Tsipras e Orban: da sinistra a destra è sfida dei popoli all’euroburocrazia
Prosegue in Grecia la “rivoluzione Syriza”: in netta controtendenza con la linea seguita dal predecessore Samaras, il nuovo governo intende riassumere circa 3.500 statali licenziati con un precedente sistema di valutazione e di messa in mobilità definito “punitivo” dal viceministro delle riforme amministrative Katrougalos.

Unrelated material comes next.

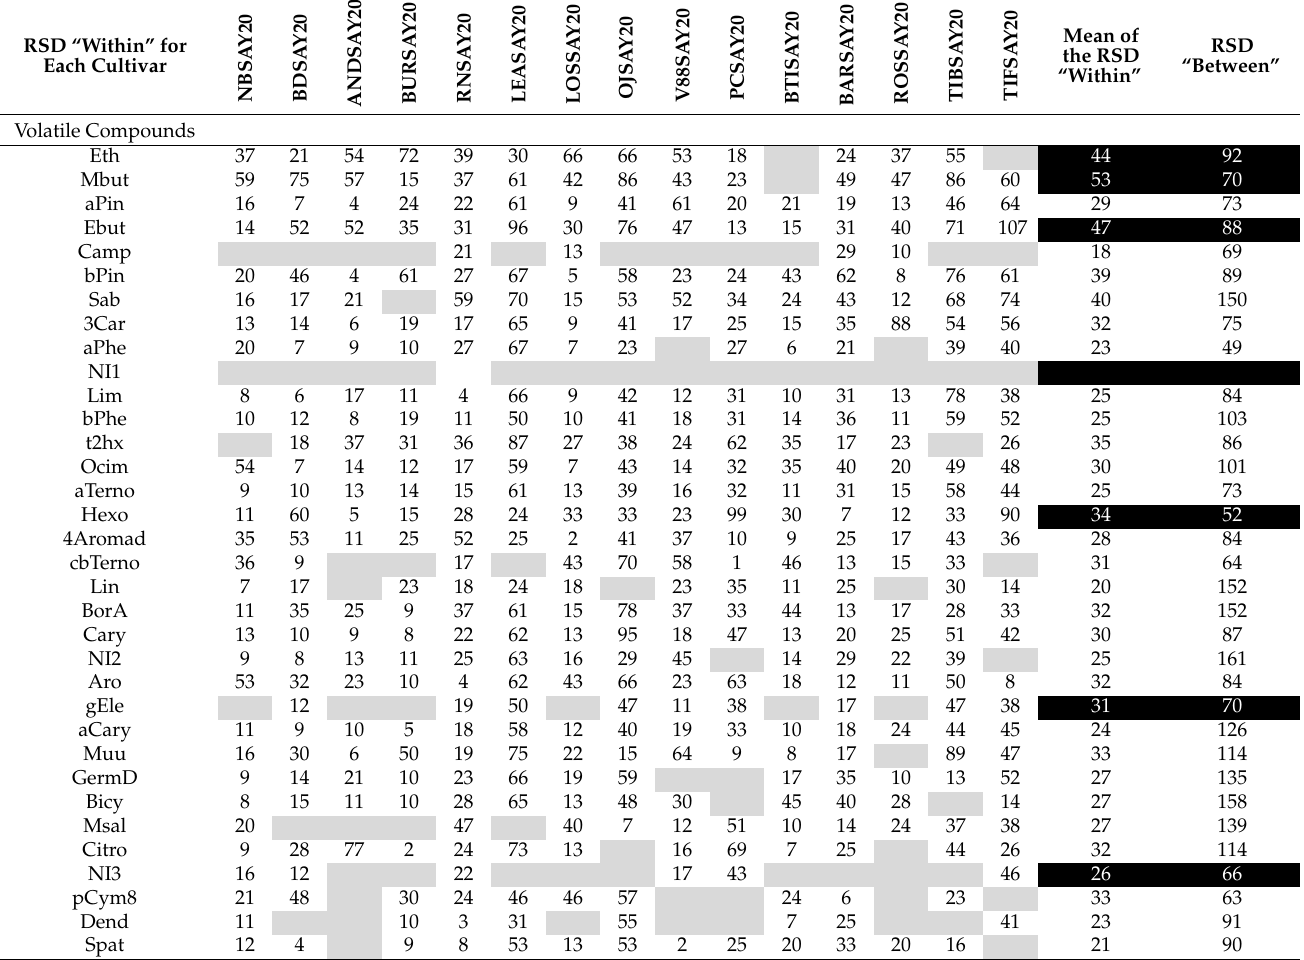
Molecules with means for the RSD “within” and the RSD “between” colored in black were suppressed for the final multivariate data analysis. Cells colored in gray correspond to molecules with abundances below the detection threshold or molecules found only once among the three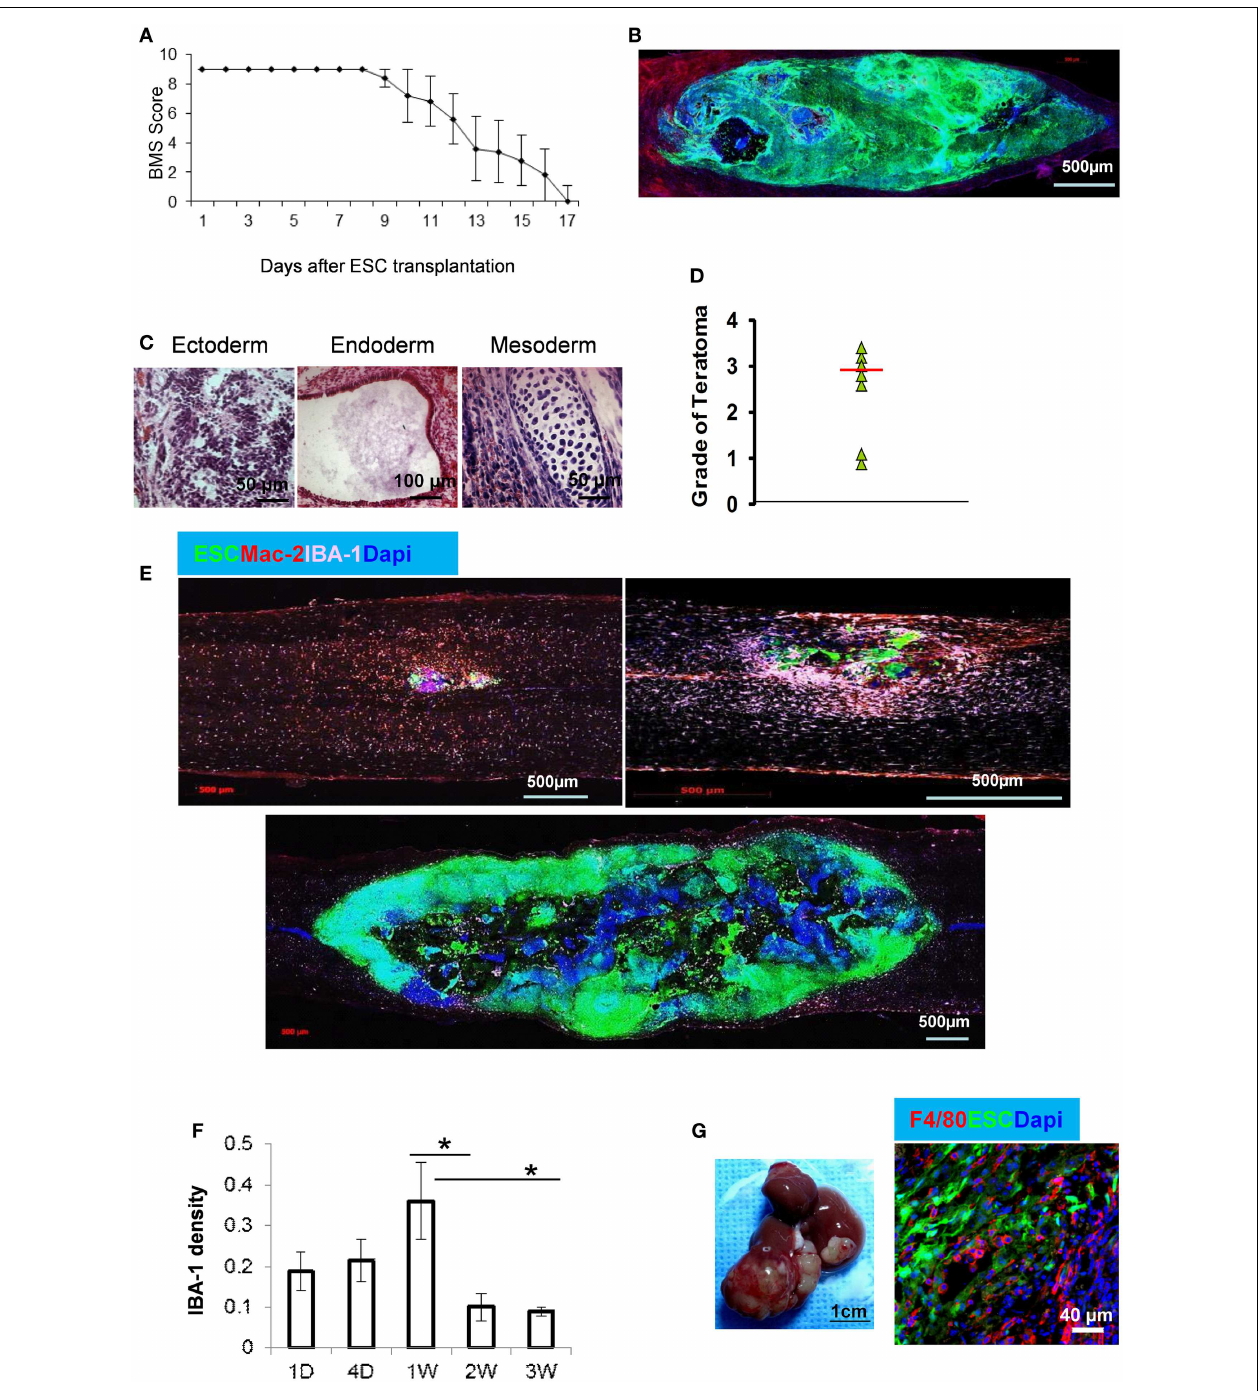
micrographs showing macrophage recruitment during teratoma progression. Macrophages in the sections of spinal cord at 1day (upper left), 1week (upper right), and 3weeks after ESC transplantation (lower) were detected by antibodies to IBA-1 (purple) and Mac-2 (red). (F) Quantification of IBA-1 + macrophages at indicated time points after ESC transplantation ( n = 10, * p < 0.05, two-sidedWilcoxon test. Data are represented as mean ± SEM). (G) Representative gross morphology of teratoma in liver (left) and F4/80 + macrophages in teratoma at 4weeks after ESC transplantation in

I provvedimenti saranno annullati e circa 3.500 statali, soprattutto addetti alle pulizie, custodi scolastici e insegnanti di educazione tecnica saranno reintegrati. Faticosamente, la Grecia avvia un dialogo difficile con l’Europa anche se i toni restano tesi e non basta a stemperarli la visita ad Atene del presidente dell’Europarlamento Martin Schulz. Il presidente della Commissione Jean Claude Juncker ripete il ‘no’ dell’Europa alla soluzione di Syriza, cioè la cancellazione del debito ma l’Ue è ora costretta a trattare sulla linea contestata dell’austerity.
Il modello Orban
Anche in politica estera, con la sua opposizione alle sanzioni anti-Putin, la Grecia disegna fisionomie alternative alle strategie prevalenti a Bruxelles contribuendo a rafforzare il fronte di quei governi, come quello di Viktor Orban in Ungheria, che godono di forte consenso attraverso un mix di politiche populiste e nazionaliste. I risultati di Orban del resto – anche se si rafforzano le accuse a Budapest sul fronte del mancato rispetto dei diritti civili – sono sotto gli occhi di tutti: il tasso di disoccupazione è sceso di due punti, il Pil nel 2014 è cresciuto del 3,2%, il deficit di bilancio è restato sotto il 3% per il quarto anno consecutivo. Segno che l’indipendenza dall’euro-burocrazia dà frutti concreti. E chissà che la rivoluzione Syriza non finisca per accompagnarsi al modello Orban nel cammino verso la nuova Europa dei popoli.